Your goal:
Copy out the data below word for word, leaving out the pictures.

START Exercise material

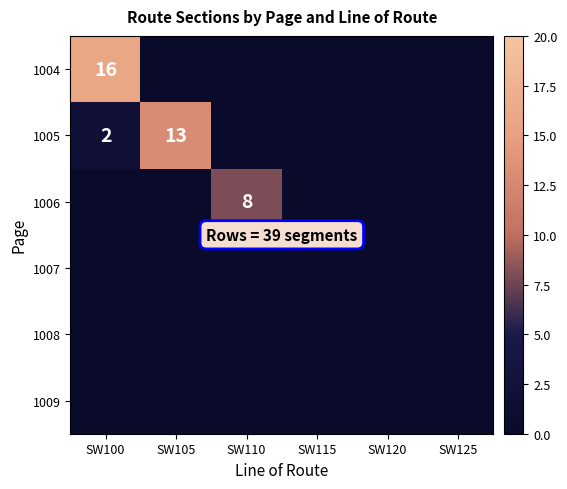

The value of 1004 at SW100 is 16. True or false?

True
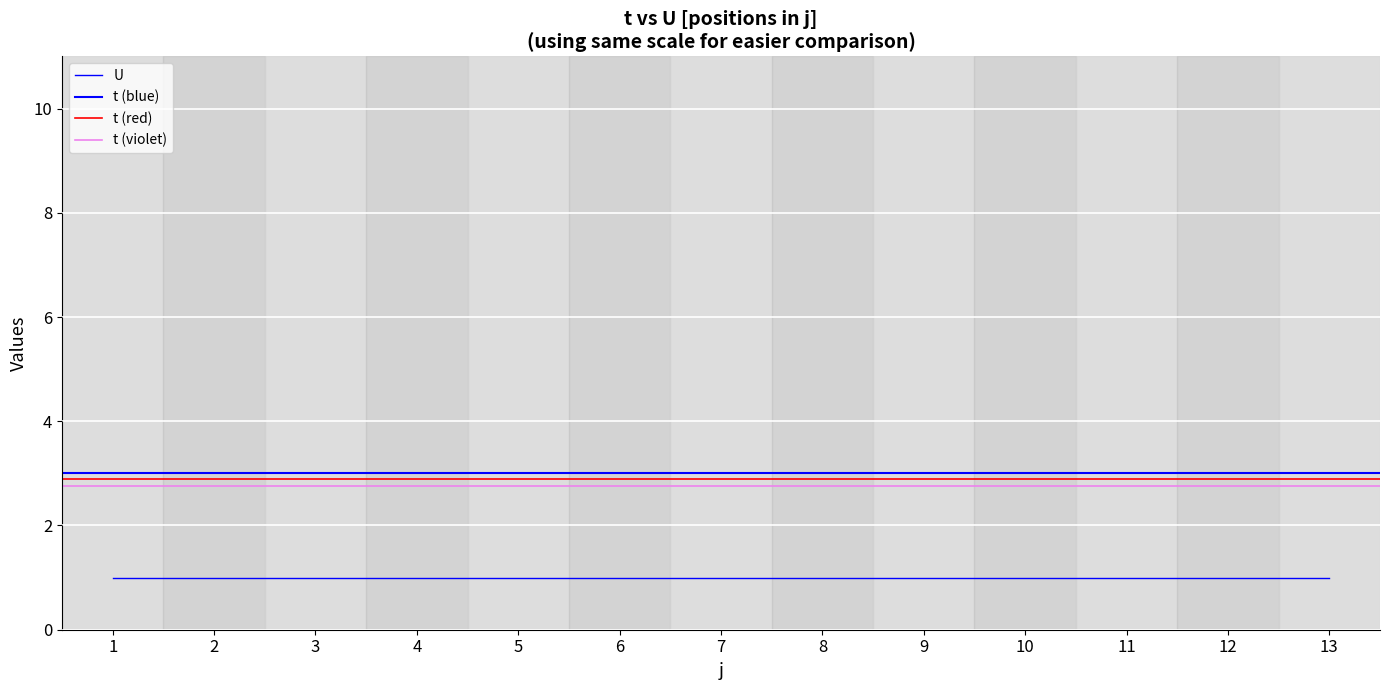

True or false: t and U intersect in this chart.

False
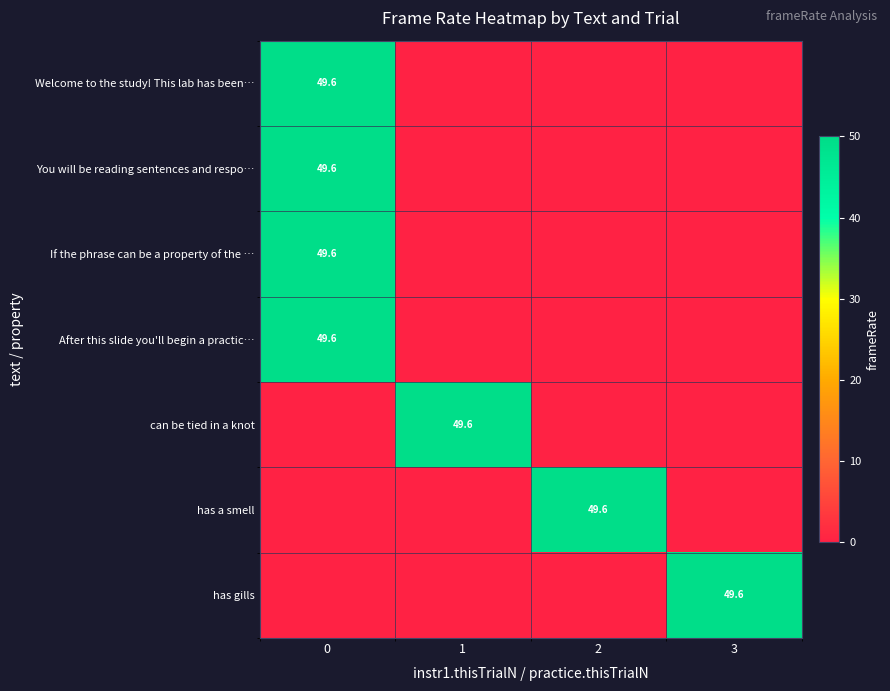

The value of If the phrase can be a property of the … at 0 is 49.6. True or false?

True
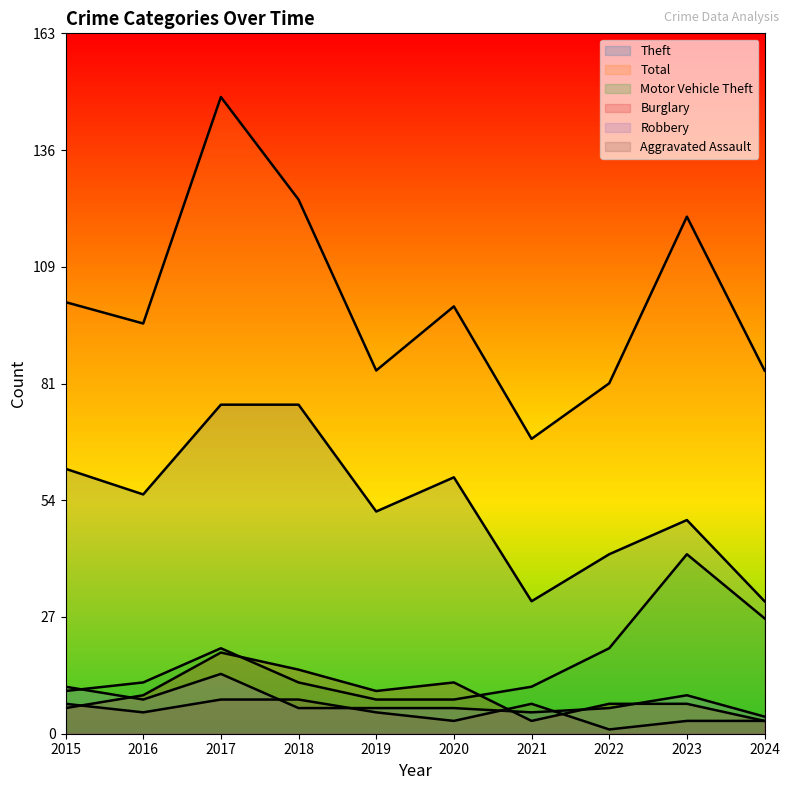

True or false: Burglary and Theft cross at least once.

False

END Exercise material

Solution to this problem:
The value of 1004 at SW100 is 16. True or false?

True

True or false: t and U intersect in this chart.

False

The value of If the phrase can be a property of the … at 0 is 49.6. True or false?

True

True or false: Burglary and Theft cross at least once.

False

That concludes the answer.